What this task involves
Without the pictures, print the lines running from the beginning of the material to the line containing "Reality I am very evil", both ends included.

Task input
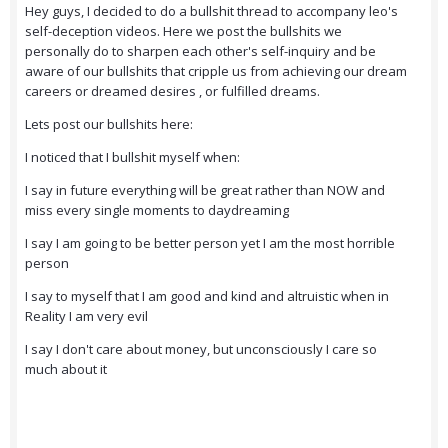
Hey guys, I decided to do a bullshit thread to accompany leo's
self-deception videos. Here we post the bullshits we
personally do to sharpen each other's self-inquiry and be
aware of our bullshits that cripple us from achieving our dream
careers or dreamed desires , or fulfilled dreams.
Lets post our bullshits here:
I noticed that I bullshit myself when:
I say in future everything will be great rather than NOW and
miss every single moments to daydreaming
I say I am going to be better person yet I am the most horrible
person
I say to myself that I am good and kind and altruistic when in
Reality I am very evil
I say I don't care about money, but unconsciously I care so
much about it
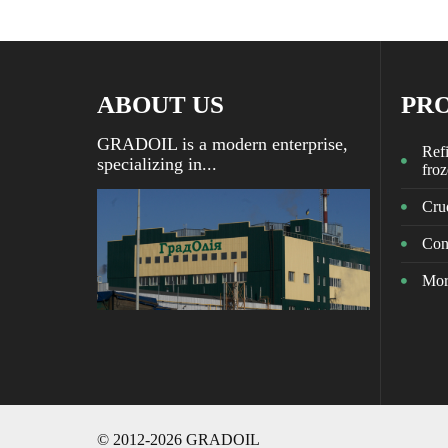
ABOUT US
PR
GRADOIL is a modern enterprise,
Refi
specializing in...
fro
Crud
Con
Mor
© 2012-2026 GRADOIL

Your solution
Hey guys, I decided to do a bullshit thread to accompany leo's
self-deception videos. Here we post the bullshits we
personally do to sharpen each other's self-inquiry and be
aware of our bullshits that cripple us from achieving our dream
careers or dreamed desires , or fulfilled dreams.
Lets post our bullshits here:
I noticed that I bullshit myself when:
I say in future everything will be great rather than NOW and
miss every single moments to daydreaming
I say I am going to be better person yet I am the most horrible
person
I say to myself that I am good and kind and altruistic when in
Reality I am very evil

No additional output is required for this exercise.